Top of Recorded data
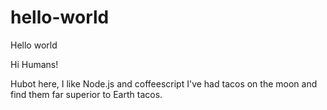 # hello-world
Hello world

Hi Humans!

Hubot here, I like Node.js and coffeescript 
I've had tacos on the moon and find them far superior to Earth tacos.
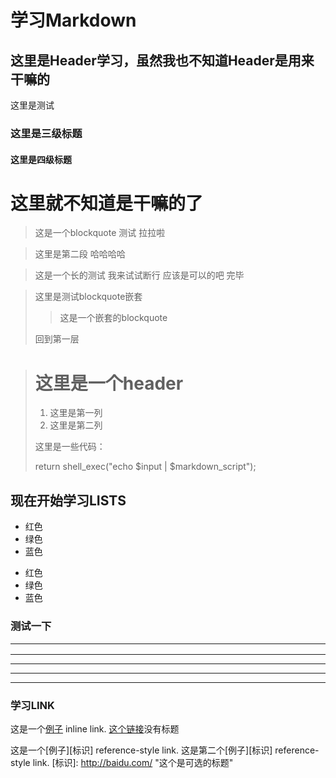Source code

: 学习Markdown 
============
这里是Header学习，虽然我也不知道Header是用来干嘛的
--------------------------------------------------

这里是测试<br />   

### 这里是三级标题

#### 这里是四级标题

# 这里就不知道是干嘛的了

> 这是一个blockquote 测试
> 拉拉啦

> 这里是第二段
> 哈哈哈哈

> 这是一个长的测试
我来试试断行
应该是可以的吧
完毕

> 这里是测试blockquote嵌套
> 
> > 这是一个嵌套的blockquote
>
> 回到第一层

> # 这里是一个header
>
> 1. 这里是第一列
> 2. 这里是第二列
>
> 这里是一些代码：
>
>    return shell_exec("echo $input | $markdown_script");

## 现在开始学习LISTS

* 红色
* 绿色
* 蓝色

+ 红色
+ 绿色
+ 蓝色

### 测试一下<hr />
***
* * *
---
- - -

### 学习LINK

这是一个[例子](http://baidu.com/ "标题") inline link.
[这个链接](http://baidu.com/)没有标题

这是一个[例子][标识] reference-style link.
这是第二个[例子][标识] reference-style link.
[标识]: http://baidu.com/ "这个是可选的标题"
Bottom of Recorded data
> Task prompt: What is needed here is how many lines of the entries contain "reference"; give that number alone.

> Written answer: 2